## DOCUMENT SEGMENT
-- Opening Marker --
AI Startup Merges With A Billionaire-Backed Data Center Operator In $2.5 Billion Deal

AI Startup Merges With A Billionaire-Backed Data Center Operator In $2.5 Billion Deal


Lightning AI founder and CEO William Falcon began renting AI chips from data center provider Voltage Park last March to help his clients train and finetune AI models. Less than a year later, his Nvidia-backed startup is merging with the AI factory, which manages over 35,000 Nvidia GPUs.

Falcon said that the merged company, to be called Lightning AI, was valued at over $2.5 billion and that it had over $500 million of annual recurring revenue, which includes GPU rentals booked through Voltage Park.

Lightning had grown from building a popular open source tool PyTorch Lightning, which helps researchers manage machine learning, to bundling software to help corporates like German chip company Infineon and advertising agency Monks manage building and tweaking large language models.

Falcon had run Lightning AI on cloud giant AWS but last year started to shop around a new class of startups like CoreWeave, Nebius and Voltage Park, which are known as “neoclouds” that had sprung up to meet surging demand for graphic processing units, as he planned to launch a marketplace that would bundle rented AI chips with his AI training software.

“We met and proposed a bold idea to merge together and build a full stack AI cloud,” says Falcon, after he found that many of the neoclouds were better suited to working with scrappy startups, willing to make compromises to get access to cheap chips.

Falcon founded Lightning in 2019 after studying for a doctorate on deep learning at NYU and interning with Yann LeCun at Facebook. Its open source tool has been downloaded more than 400 million times and the company has raised over $100 million from investors like Coatue, Index Ventures, and Bain Capital.

Its new partner was born from a $900 million grant from crypto billionaire Jed McCaleb, who cofounded blockchain startup Ripple and early bitcoin exchange Mt. Gox. McCaleb’s not-for-profit, the Navigation Fund, bought 24,000 of Nvidia’s then top-of-the-line H100 chips and set up Voltage Park to manage them with the goal of lowering the cost of compute for startups, per Reuters reporting.
-- Closing Marker --
## DATASET RECORDS
-- Opening Marker --
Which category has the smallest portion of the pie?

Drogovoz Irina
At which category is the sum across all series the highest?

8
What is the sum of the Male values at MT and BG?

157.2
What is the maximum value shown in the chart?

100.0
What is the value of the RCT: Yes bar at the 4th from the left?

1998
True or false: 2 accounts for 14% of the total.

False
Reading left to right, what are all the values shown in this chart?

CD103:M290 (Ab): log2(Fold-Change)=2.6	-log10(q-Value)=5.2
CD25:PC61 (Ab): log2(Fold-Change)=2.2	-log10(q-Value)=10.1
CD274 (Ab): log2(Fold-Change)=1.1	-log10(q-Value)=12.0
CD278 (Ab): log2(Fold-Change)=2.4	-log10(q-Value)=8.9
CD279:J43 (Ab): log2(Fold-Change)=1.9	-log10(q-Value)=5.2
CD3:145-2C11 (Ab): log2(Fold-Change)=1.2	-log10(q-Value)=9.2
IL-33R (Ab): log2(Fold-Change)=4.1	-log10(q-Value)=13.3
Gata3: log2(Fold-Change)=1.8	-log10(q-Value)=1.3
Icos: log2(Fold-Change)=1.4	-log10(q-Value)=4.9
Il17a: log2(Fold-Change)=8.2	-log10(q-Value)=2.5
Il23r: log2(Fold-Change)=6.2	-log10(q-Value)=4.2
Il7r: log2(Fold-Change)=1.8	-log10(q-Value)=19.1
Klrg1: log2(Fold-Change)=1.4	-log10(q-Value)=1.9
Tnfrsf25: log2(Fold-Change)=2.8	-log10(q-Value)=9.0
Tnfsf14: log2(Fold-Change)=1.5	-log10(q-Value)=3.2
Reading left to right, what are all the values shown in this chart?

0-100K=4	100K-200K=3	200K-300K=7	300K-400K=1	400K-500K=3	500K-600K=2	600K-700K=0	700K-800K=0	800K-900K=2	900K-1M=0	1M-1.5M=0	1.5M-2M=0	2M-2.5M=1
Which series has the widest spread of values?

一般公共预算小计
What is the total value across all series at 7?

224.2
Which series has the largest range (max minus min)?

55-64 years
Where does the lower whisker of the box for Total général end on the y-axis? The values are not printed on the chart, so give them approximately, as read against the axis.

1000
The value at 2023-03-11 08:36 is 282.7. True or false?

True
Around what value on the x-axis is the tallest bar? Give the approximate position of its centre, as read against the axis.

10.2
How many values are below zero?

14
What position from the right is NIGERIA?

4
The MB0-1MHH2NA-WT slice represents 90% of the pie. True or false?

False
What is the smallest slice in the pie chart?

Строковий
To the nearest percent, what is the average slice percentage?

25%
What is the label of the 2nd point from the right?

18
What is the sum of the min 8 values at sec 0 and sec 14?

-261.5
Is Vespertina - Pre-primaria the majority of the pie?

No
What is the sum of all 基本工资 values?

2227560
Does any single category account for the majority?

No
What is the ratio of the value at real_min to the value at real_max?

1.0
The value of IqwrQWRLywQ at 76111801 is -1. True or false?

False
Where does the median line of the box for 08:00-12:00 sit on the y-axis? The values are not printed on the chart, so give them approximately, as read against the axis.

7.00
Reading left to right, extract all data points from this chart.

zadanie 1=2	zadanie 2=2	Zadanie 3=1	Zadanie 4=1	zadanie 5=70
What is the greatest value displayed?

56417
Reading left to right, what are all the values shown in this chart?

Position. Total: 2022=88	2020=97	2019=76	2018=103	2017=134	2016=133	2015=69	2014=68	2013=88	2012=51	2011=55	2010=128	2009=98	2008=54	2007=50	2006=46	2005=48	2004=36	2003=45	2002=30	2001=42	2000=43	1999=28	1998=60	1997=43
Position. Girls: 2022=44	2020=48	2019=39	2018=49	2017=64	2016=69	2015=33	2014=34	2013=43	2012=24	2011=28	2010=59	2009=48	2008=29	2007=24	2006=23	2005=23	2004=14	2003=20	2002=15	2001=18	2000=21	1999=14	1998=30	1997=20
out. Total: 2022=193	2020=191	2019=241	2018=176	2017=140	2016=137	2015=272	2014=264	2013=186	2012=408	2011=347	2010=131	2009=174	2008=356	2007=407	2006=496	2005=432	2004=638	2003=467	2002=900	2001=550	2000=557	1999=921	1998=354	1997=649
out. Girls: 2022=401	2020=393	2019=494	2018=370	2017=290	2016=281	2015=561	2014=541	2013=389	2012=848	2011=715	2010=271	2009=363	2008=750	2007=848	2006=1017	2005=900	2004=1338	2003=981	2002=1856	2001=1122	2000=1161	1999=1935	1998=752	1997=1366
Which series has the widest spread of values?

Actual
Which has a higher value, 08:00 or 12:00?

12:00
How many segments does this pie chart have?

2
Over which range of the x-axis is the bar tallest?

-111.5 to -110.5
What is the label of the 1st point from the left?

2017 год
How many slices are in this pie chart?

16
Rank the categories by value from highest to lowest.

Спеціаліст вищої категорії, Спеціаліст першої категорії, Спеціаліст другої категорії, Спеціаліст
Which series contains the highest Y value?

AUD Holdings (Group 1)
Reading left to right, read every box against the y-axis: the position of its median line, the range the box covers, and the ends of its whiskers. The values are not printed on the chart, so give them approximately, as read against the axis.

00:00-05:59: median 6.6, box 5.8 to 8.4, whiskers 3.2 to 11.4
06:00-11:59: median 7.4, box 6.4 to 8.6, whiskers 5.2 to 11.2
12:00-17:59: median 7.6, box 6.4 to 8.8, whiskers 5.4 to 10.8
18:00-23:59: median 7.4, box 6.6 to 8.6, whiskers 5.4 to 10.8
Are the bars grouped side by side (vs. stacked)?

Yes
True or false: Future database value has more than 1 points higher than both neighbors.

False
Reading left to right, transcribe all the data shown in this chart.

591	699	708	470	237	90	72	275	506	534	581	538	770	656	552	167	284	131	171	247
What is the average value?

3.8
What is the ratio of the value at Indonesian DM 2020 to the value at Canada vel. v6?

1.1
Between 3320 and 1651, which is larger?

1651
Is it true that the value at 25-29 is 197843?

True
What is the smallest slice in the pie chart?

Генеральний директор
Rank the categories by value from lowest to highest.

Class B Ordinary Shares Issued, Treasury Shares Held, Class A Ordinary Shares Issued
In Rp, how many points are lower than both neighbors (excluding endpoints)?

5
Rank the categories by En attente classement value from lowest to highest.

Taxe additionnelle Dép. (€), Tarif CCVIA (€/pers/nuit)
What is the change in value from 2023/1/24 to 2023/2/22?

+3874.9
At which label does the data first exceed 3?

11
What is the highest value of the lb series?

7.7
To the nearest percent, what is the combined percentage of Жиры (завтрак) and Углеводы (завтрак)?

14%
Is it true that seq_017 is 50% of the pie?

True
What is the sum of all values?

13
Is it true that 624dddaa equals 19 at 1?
-- Closing Marker --
Carry on the news article above about Lightning AI's merger with Voltage Park, starting right after its last sentence.

Voltage Park CEO Ozan Kaya told Forbes that the investment had made the company the third largest neocloud, behind CoreWeave and Nebius, based on chips deployed. The San Francisco-based company now operates six data centers in four states across the United States. “We were evaluating different ways to move up the stack and Lightning was the strongest one for us,” Kaya said.

Voltage Park’s unusual funding was a draw rather than a deterrent for Falcon. Most of its neoclouds rivals (and tech giants like Meta) have loaded up on debt to fund purchases of new datacenters and AI chips. CoreWeave alone has raised over $14 billion from lenders. Voltage Park had built up 60 megawatts of active data center capacity with McCaleb’s foundation as its majority shareholder.

“It was the only neocloud without debt,” Falcon said. “I think the first failure mode is going to be debt, their leverage.

While OpenAI, Meta and xAI have been signing deals for data centers with gigawatts of power, Voltage Park’s customers like Cursor, open source AI lab Reflection and AI video generator Higgsfield, typically only needed clusters of AI chips with tens of megawatts of power, said Kaya.

McCaleb’s foundation, which was formed in November 2023, will now hold a “significant equity stake” in the new merged company, David Coman-Hidy, president of the Navigation Fund told Forbes. Coman-Hidy added that McCaleb occasionally advised Voltage Park but was not on the board, and had no ownership stake in Voltage Park, or Lightning AI. The fund now has grown its donor base and assets to $1.25 billion and has promised to make grants supporting causes that address climate change, the welfare of farm animals, criminal justice reform and “open science,” he said.